SOAL LATIHAN >>
[a] Menurut teks tentang panjat pinang, kapan lomba itu sering dilaksanakan?
[b] Teruskan teks tentang panjat pinang mulai dari kalimat terakhirnya.

TRANSINDONESIA.CO – Panjat pinang sering dilaksanakan pada hari-hari besar nasional terutama saat menjelang hari Kemerdekaan RI menjadi lomba faforit warga karena menyajikan berbagai hadiah yang menarik dan tingkat kesulitanya juga cukup tinggi.
Bukan saja kesulitan memanjat, tetapi juga kesulitan menghadapi lawan yang ikut mengganggu atau menarik saat sudah mulai naik ke atas.
Seru memang, penonton bertepuk tangan berteriak dan terdengar gelak tawa yang menunjukan sebuah peristiwa penghibur dan menggembirakan dari berbagai kalangan termasuk semua usia.
Tatkala diterapkan dalam perpolitikan dan kehidupan sosial kemasyarakatan, maka ini akan menjadi kontra produktif.
Maknanya adalah, banyak tindakan-tindakan yang justru demi kepentingn kelompok maupun pribadi yang merusak menghmbat bahkan mematikan produktifitas.

CUPLIKAN DATA >>
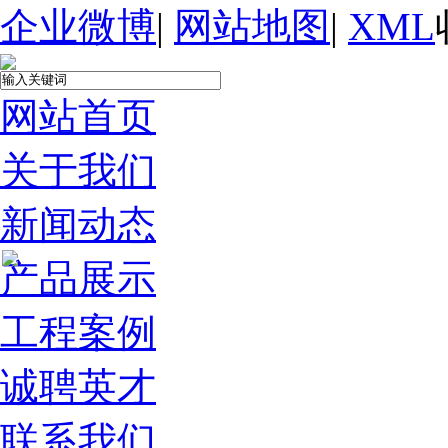
企业微博
|
网站地图
|
XML
网站首页
关于我们
新闻动态
产品展示
工程案例
诚聘英才
联系我们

JAWABAN LATIHAN >>
[a] Pada hari-hari besar nasional, terutama menjelang hari Kemerdekaan RI.

[b]
Kelompok-kelompok kontra produktif ini sebenarnya kelompok preman birokrasi, kelompok pro status quo dan kelompok comfort zone.
Bisa juga mereka adalah kelompok-kelompok oportunis yang mengais keuntungan dari konflik atau kekacaun yang timbul dari isu yang dihembuskan atau produk buli-bulian.
Korban dari model politik panjat pinang ini adalah masyarakat, atau yang lemah. Masyarakat akan disuguhi kebingungan-kebingungan dan dampaknya adalah image atau citra yang buruk.
Belum lagi kebijkan-kebijakan yang kontroversial itu ada pelung di buli maka akan menjadi suguhan berita dan eduksi publik yang memamerkan berbagai ketololan dan menghembuskan kebencian.
Negara mempunyai kewajiban-kewajiban bagi terwujudnya kemakmuran, keadilan sosial bagi seluruh bangsa.
Tatakala berbicara negara ini adaalah menunjuk kepada para penyelenggara negara baik di bidang legislatif, eksekutif, yudikatif maupun berbagai pelayanan publik lainnya.
Maknanya, upaya-upaya mendukung terwujudnya penigkatan kulitas hidup masyarakat dan terwujudnya keadilan sosial tercermin dari kebijkan, dan implementasinya.
Politik merupakan suatu sistem yang menyangkut kehidupan, harkat dan martabat bangsa yang didalamnya banyak manusia-manusia yang berpengharapan.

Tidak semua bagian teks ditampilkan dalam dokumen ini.